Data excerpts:
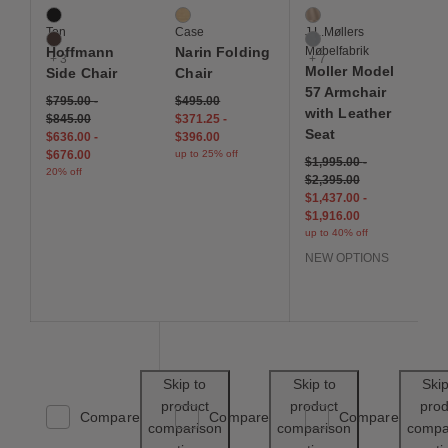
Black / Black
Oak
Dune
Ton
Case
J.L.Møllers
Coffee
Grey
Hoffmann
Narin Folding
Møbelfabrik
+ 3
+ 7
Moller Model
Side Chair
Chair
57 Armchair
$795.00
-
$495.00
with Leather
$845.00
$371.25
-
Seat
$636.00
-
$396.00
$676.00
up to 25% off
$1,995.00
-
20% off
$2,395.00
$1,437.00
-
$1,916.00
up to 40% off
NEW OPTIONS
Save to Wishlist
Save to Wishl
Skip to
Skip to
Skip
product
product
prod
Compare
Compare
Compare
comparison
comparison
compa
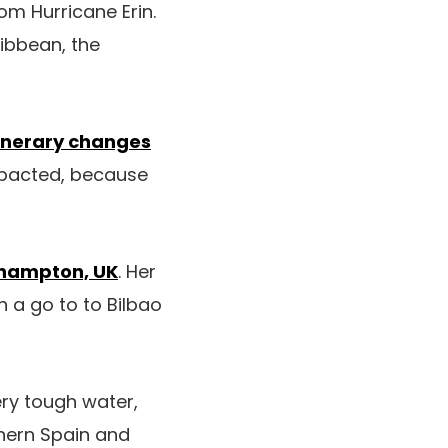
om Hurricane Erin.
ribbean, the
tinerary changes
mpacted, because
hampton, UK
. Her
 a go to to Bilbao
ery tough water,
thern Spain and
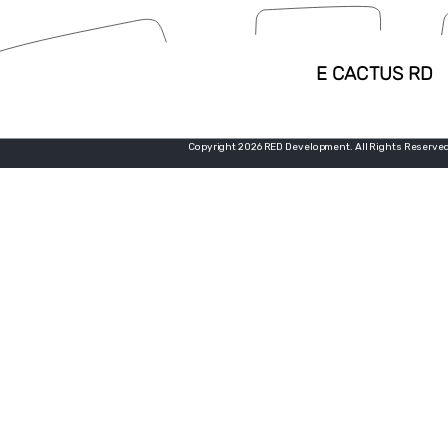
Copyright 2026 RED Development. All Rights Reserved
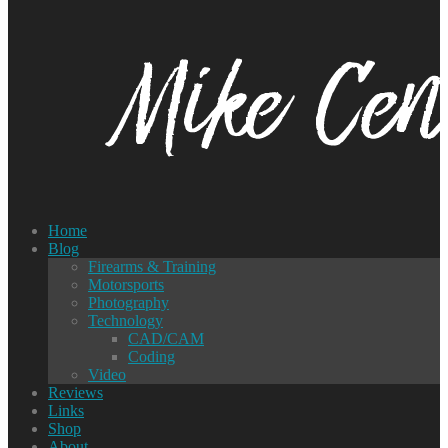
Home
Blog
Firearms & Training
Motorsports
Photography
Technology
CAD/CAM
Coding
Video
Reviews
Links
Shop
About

AIM OF THE EXERCISE :: Restate the records word for word, omitting images.

PROBLEM SOLUTION ::
Black / Black
Oak
Dune
Ton
Case
J.L.Møllers
Coffee
Grey
Hoffmann
Narin Folding
Møbelfabrik
+ 3
+ 7
Moller Model
Side Chair
Chair
57 Armchair
$795.00
-
$495.00
with Leather
$845.00
$371.25
-
Seat
$636.00
-
$396.00
$676.00
up to 25% off
$1,995.00
-
20% off
$2,395.00
$1,437.00
-
$1,916.00
up to 40% off
NEW OPTIONS
Save to Wishlist
Save to Wishl
Skip to
Skip to
Skip
product
product
prod
Compare
Compare
Compare
comparison
comparison
compa
om Hurricane Erin.
ribbean, the
tinerary changes
mpacted, because
hampton, UK
. Her
 a go to to Bilbao
ery tough water,
thern Spain and
Copyright 2026 RED Development. All Rights Reserved
Home
Blog
Firearms & Training
Motorsports
Photography
Technology
CAD/CAM
Coding
Video
Reviews
Links
Shop
About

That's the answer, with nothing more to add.